Sei que os norte-coreanos seguem de perto o que aconteceu com a queda da União Soviética, no Iraque com Saddam Hussein e, mais recentemente, lembro-me de os ver extremamente preocupados ao ver o que aconteceu com Kadhafi, na Líbia. Esta ideia de que o líder pode ser muito popular, independente, confiante, desafiar o ocidente e acabar filmado a ser arrastado do carro e morto à beira da estrada assustou-os bastante.

Mas o povo está realmente informado sobre o que acontece fora do país e reage a essa informação?

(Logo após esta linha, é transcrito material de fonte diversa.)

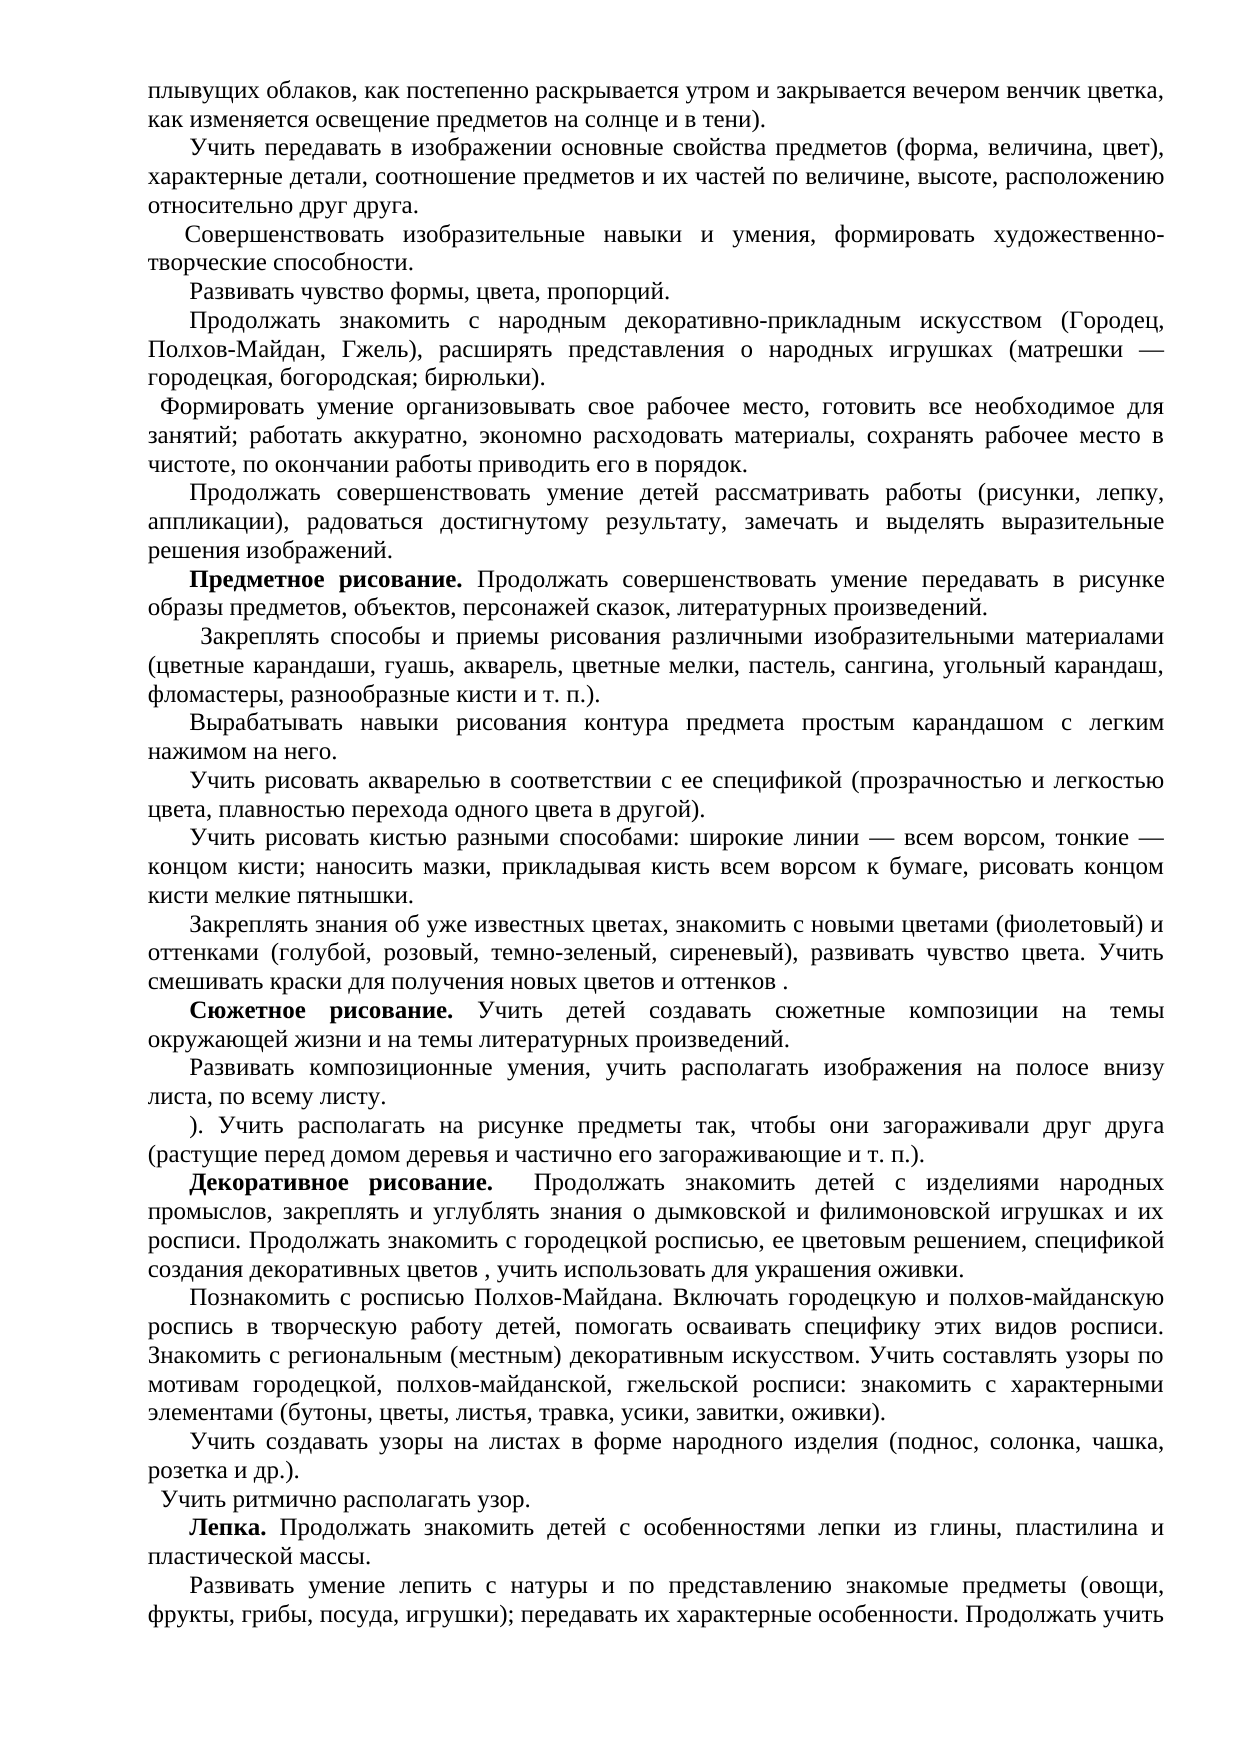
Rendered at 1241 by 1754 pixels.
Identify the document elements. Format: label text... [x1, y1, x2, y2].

text Учить передавать в изображении основные свойства предметов (форма, величина, цвет), характерные детали, соотношение предметов и их частей по величине, высоте, расположению относительно друг друга. [148, 132, 1165, 219]
text Совершенствовать изобразительные навыки и умения, формировать художественно-творческие способности. [148, 219, 1165, 276]
text Декоративное рисование. Продолжать знакомить детей с изделиями народных промыслов, закреплять и углублять знания о дымковской и филимоновской игрушках и их росписи. Продолжать знакомить с городецкой росписью, ее цветовым решением, спецификой создания декоративных цветов , учить использовать для украшения оживки. [148, 1167, 1165, 1282]
text Предметное рисование. Продолжать совершенствовать умение передавать в рисунке образы предметов, объектов, персонажей сказок, литературных произведений. [148, 564, 1165, 621]
text Учить рисовать акварелью в соответствии с ее спецификой (прозрачностью и легкостью цвета, плавностью перехода одного цвета в другой). [148, 765, 1165, 822]
text Закреплять знания об уже известных цветах, знакомить с новыми цветами (фиолетовый) и оттенками (голубой, розовый, темно-зеленый, сиреневый), развивать чувство цвета. Учить смешивать краски для получения новых цветов и оттенков . [148, 909, 1165, 995]
text Познакомить с росписью Полхов-Майдана. Включать городецкую и полхов-майданскую роспись в творческую работу детей, помогать осваивать специфику этих видов росписи. Знакомить с региональным (местным) декоративным искусством. Учить составлять узоры по мотивам городецкой, полхов-майданской, гжельской росписи: знакомить с характерными элементами (бутоны, цветы, листья, травка, усики, завитки, оживки). [148, 1282, 1165, 1426]
text Формировать умение организовывать свое рабочее место, готовить все необходимое для занятий; работать аккуратно, экономно расходовать материалы, сохранять рабочее место в чистоте, по окончании работы приводить его в порядок. [148, 391, 1165, 477]
text Развивать чувство формы, цвета, пропорций. [148, 276, 1165, 305]
text Продолжать совершенствовать умение детей рассматривать работы (рисунки, лепку, аппликации), радоваться достигнутому результату, замечать и выделять выразительные решения изображений. [148, 477, 1165, 564]
text плывущих облаков, как постепенно раскрывается утром и закрывается вечером венчик цветка, как изменяется освещение предметов на солнце и в тени). [148, 75, 1165, 132]
text Продолжать знакомить с народным декоративно-прикладным искусством (Городец, Полхов-Майдан, Гжель), расширять представления о народных игрушках (матрешки — городецкая, богородская; бирюльки). [148, 305, 1165, 391]
text Вырабатывать навыки рисования контура предмета простым карандашом с легким нажимом на него. [148, 707, 1165, 765]
text Сюжетное рисование. Учить детей создавать сюжетные композиции на темы окружающей жизни и на темы литературных произведений. [148, 995, 1165, 1052]
text Учить рисовать кистью разными способами: широкие линии — всем ворсом, тонкие — концом кисти; наносить мазки, прикладывая кисть всем ворсом к бумаге, рисовать концом кисти мелкие пятнышки. [148, 822, 1165, 909]
text Закреплять способы и приемы рисования различными изобразительными материалами (цветные карандаши, гуашь, акварель, цветные мелки, пастель, сангина, угольный карандаш, фломастеры, разнообразные кисти и т. п.). [148, 621, 1165, 707]
text ). Учить располагать на рисунке предметы так, чтобы они загораживали друг друга (растущие перед домом деревья и частично его загораживающие и т. п.). [148, 1110, 1165, 1167]
text Развивать умение лепить с натуры и по представлению знакомые предметы (овощи, фрукты, грибы, посуда, игрушки); передавать их характерные особенности. Продолжать учить [148, 1570, 1165, 1627]
text Лепка. Продолжать знакомить детей с особенностями лепки из глины, пластилина и пластической массы. [148, 1512, 1165, 1570]
text Учить ритмично располагать узор. [148, 1484, 1165, 1512]
text Учить создавать узоры на листах в форме народного изделия (поднос, солонка, чашка, розетка и др.). [148, 1426, 1165, 1484]
text Развивать композиционные умения, учить располагать изображения на полосе внизу листа, по всему листу. [148, 1052, 1165, 1110]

Em comparação com os países onde vivemos, o conhecimento que eles têm do mundo é muito limitado. Muito poucas pessoas saem do país, eles não vêm realmente nada nas notícias deles. Isso está a mudar, à medida que as pessoas vão tendo acesso a portáteis usados da China e cartões de memória da Coreia do Sul. As pessoas estão conscientes das diferenças entre as Coreias, que é enorme agora, a Coreia do Sul está muito forte em termos de televisão, filmes, revistas, etc. Eles têm visto isso, cada vez mais.

Do outro lado, está a ideia de que o mundo está contra nós, os sul-coreanos podem ter mais, mas para isso têm de ser escravos dos americanos. Apesar de ser mais difícil de justificar agora, continua a existir um patriotismo, um nacionalismo, esta ideia de que pode haver guerra a qualquer momento misturada com a consciência crescente de que viver na Coreia do Sul, China e Japão, os países que conhecem melhor, é claramente melhor que no próprio país.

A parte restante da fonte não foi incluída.